The Star’s Chantal Hébert is skeptical even of the most basic case for Mulcair staying on: his cachet in Quebec. “For all of Mulcair’s strengths, the NDP — on his watch — has remained a bit player in his home province,” for the simple reason that the party has been silent on “most of the debates that have been central to Quebec politics over the past five years.” Cachet didn’t help Gilles Duceppe much, Hébert observes. And she doesn’t buy the “no obvious alternative” narrative either. “Having watched the likes of former MP Megan Leslie — to name just one New Democrat — in action, I find it hard to believe that someone like her would not be up to the task of leading the party to renewal.”

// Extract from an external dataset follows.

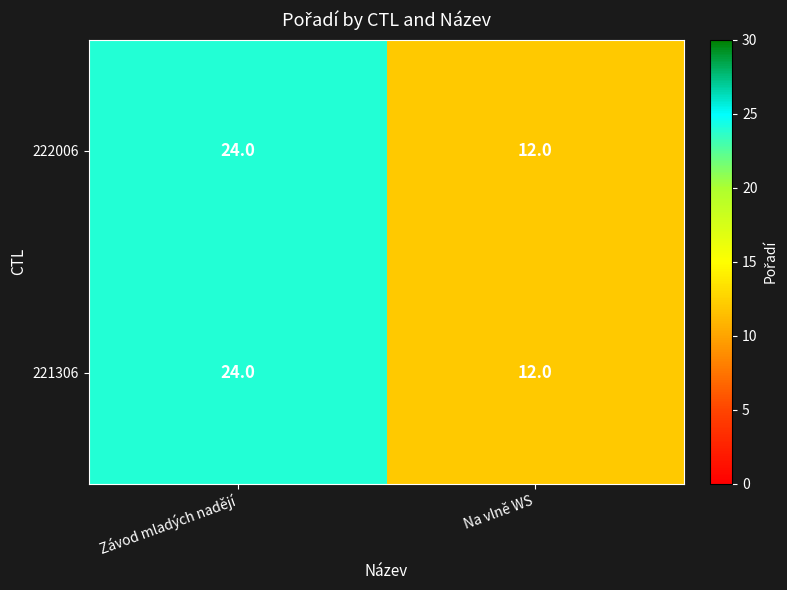

At which label does 222006 reach its peak?

Závod mladých nadějí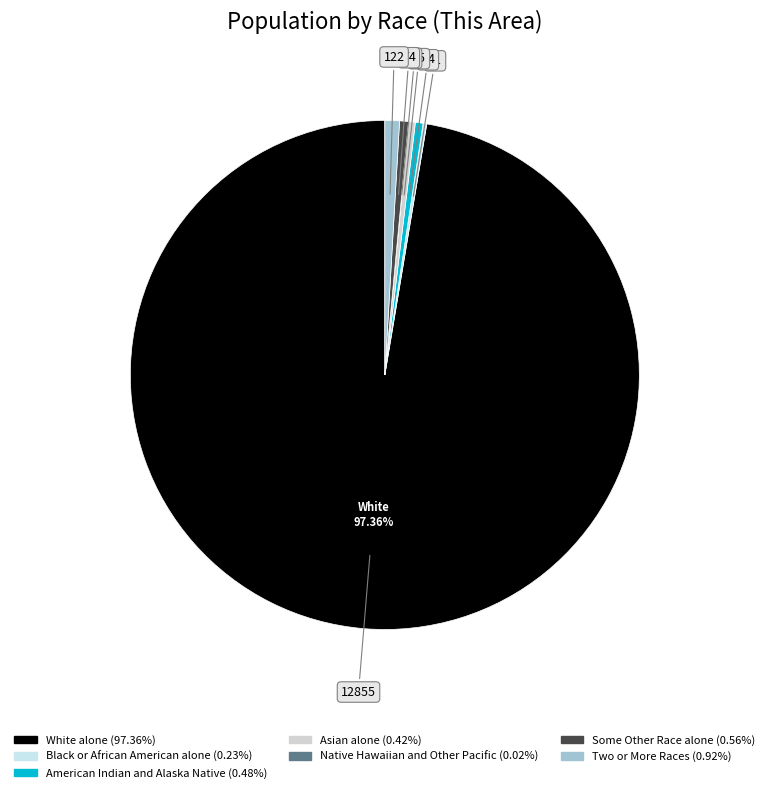

What percentage is NOT represented by American Indian and Alaska Native?

99.5%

Leader, schmeader. The NDP’s real problem, Andrew Perez argues in the Edmonton Journal, is where on earth they fit in “a de-facto two-party system characterized by a more moderate centre-right Conservative Party facing off against the most left-leaning Liberal administration since Pierre Trudeau’s 1972-1974 minority government” — an administration that may well implement things Dippers have been demanding for ages.

Moreover, Tom Parkin observes in the Sun Media papers, “many surveys show NDP supporters are the least partisan voters.” Thus, he thinks “now’s the time to set a plan to strengthen loyalty to the NDP’s style of social democracy.” Whatever that is.